Phase one of the new logging system is to use the local syslog daemon.  This turned out to be pretty easy to set up, as glibc has the appropriate functions, so the line

syslog(LOG_MAKEPRI(LOG_LOCAL0, LOG_NOTICE), "Some message");

was all that was needed, and suddenly the log reports from Polly were appearing in the syslog file at /var/log/syslog

That was easy, wasn't it.  But I want to put the log messages in a separate file (or two) so now I need to learn how to configure rsyslogd in order to filter them out.  A brief study of the interweb and I'd added the command

local0.*    /var/log/polly.log

into rsyslogd's configs.  But it didn't work.  I fiddled.  I tweaked.  I learned how to validate the config by typing rsyslogd -N1  but no joy.  I tried other syntaxes (Just to confuse matters, rsyslogd accepts configuration commands in three totally different formats, and you are free to mix them in the same configuration file.)

if $syslogfacility-text == 'local0' then /var/log/polly.log

But my new log file remained steadfastly empty.

Eventually I spotted a log message, hidden in auth.log, complaining I was providing an "unknown facility/priority: 405".  Aha, does that tell me anything?

The facility/priority number in syslog is defined as priority plus 8 * facility, and that's what LOG_MAKEPRI is supposed to be doing for me.  Facility LOCAL0 is 16, and priority NOTICE is 5, so the combined value should be 133 (decimal).  A couple of printf lines soon revealed that LOG_MAKEPRI(LOG_LOCAL0, LOG_NOTICE) was returning 1029 (0x405).  It was soon obvious that the LOG_LOCAL0 macro had already got the multiplication by 8 included.  I changed the call to syslog to

syslog( (LOG_LOCAL0 | LOG_NOTICE), "message");

and my filter was suddenly working.

As far as I can see this is a bug in the glibc documentation.  Hmph!  Anyone know how I report that?  Before doing so, I downloaded the latest development source for glibc and they've already fixed it!  Personally I would have altered the documentation to match the code, but there you are.

Anyway, I was now able to create a proper rsyslogd configuration file, located in /etc/rsyslog.d/polly.conf containing

if $syslogfacility-text == 'local0' and ($msg startswith ' ETHPIC') then /var/log/polly-ethpic.log
if $syslogfacility-text == 'local0' and not ($msg startswith ' ETHPIC') then /var/log/polly.log

# Don't pass it on
local0.*    ~

This splits out the rather busy ETHPIC log entries into a different file.  The last line discards all LOCAL0 messages, so they don't get passed on to the later rule which puts everything into the messages file.

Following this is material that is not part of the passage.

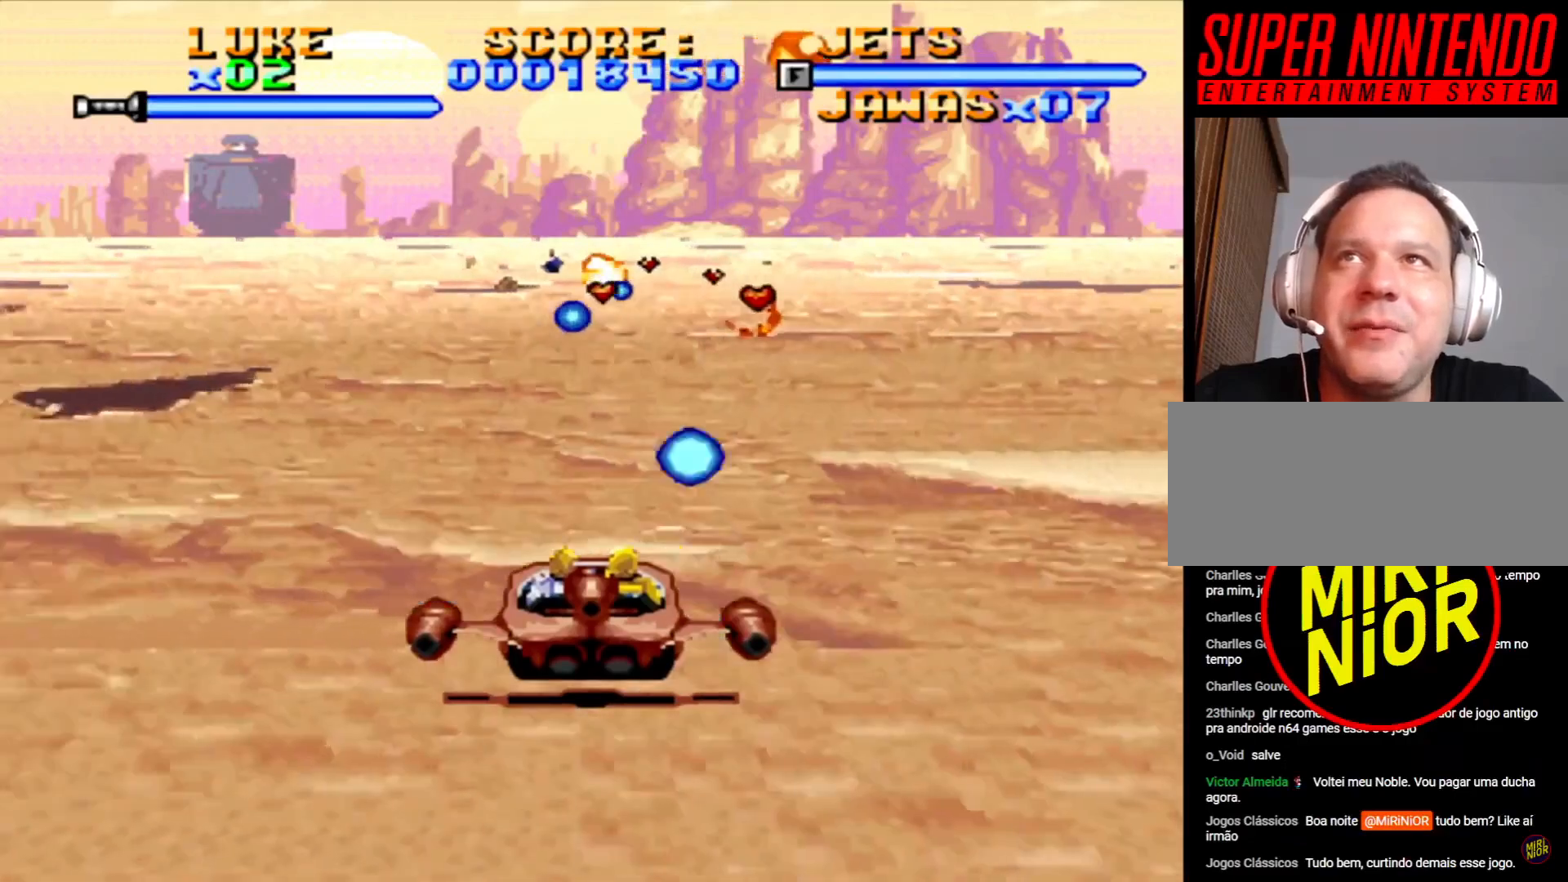
{"buttons": ["SQUARE", "DPAD_RIGHT"], "events": [[217, "DPAD_RIGHT", "down"]]}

I am still weighing up the pros and cons of phase two of the syslog project.  This would involve reconfiguring rsyslogd to pass the log messages to another server, with the aim of reducing wear and tear on the Raspberry Pi's SD card.  Qustions which need to be considered include
  • Is SD card wear a problem?
  • What happens if the logging system is down?



Monday, 6 May 2013

Result!

Well, my guess turned out to be correct, and the temporary version of the Polly server with no log files is responding instantly to all button presses and commands.  All I need to do now is create some kind of non-blocking log system.  That sounds like an awful lot of coding, but wait, someone's already been there:  Unix's syslog system already has the capability to log to a remote system and would appear to do all I need.  So all that remains is to find out how to drive it...

Saturday, 4 May 2013

Up and Running

Apart from one intentional shutdown 25 days ago, PollyPi has been controlling my house without any problems for over a month, so I officially declare it to be fully operational!

What's next?

The first thing to look at is an intermittent problem where the response time of the system seems excessively slow.  The philosophy of putting all the control logic in the server and none in the remote nodes means when I press a button on a control box, a message has to go up and down before the button lights up.  This delay was never noticeable on the PC based system but it is sometimes obvious now.  The fact that it only occurs sometimes suggests it's not just a plain performance issue.  My gut feeling, based on no evidence whatsoever, is that the multiple writes to log files are clogging things up.  I can quickly confirm or disprove this by producing a test build which doesn't log anything.  Stay tuned ...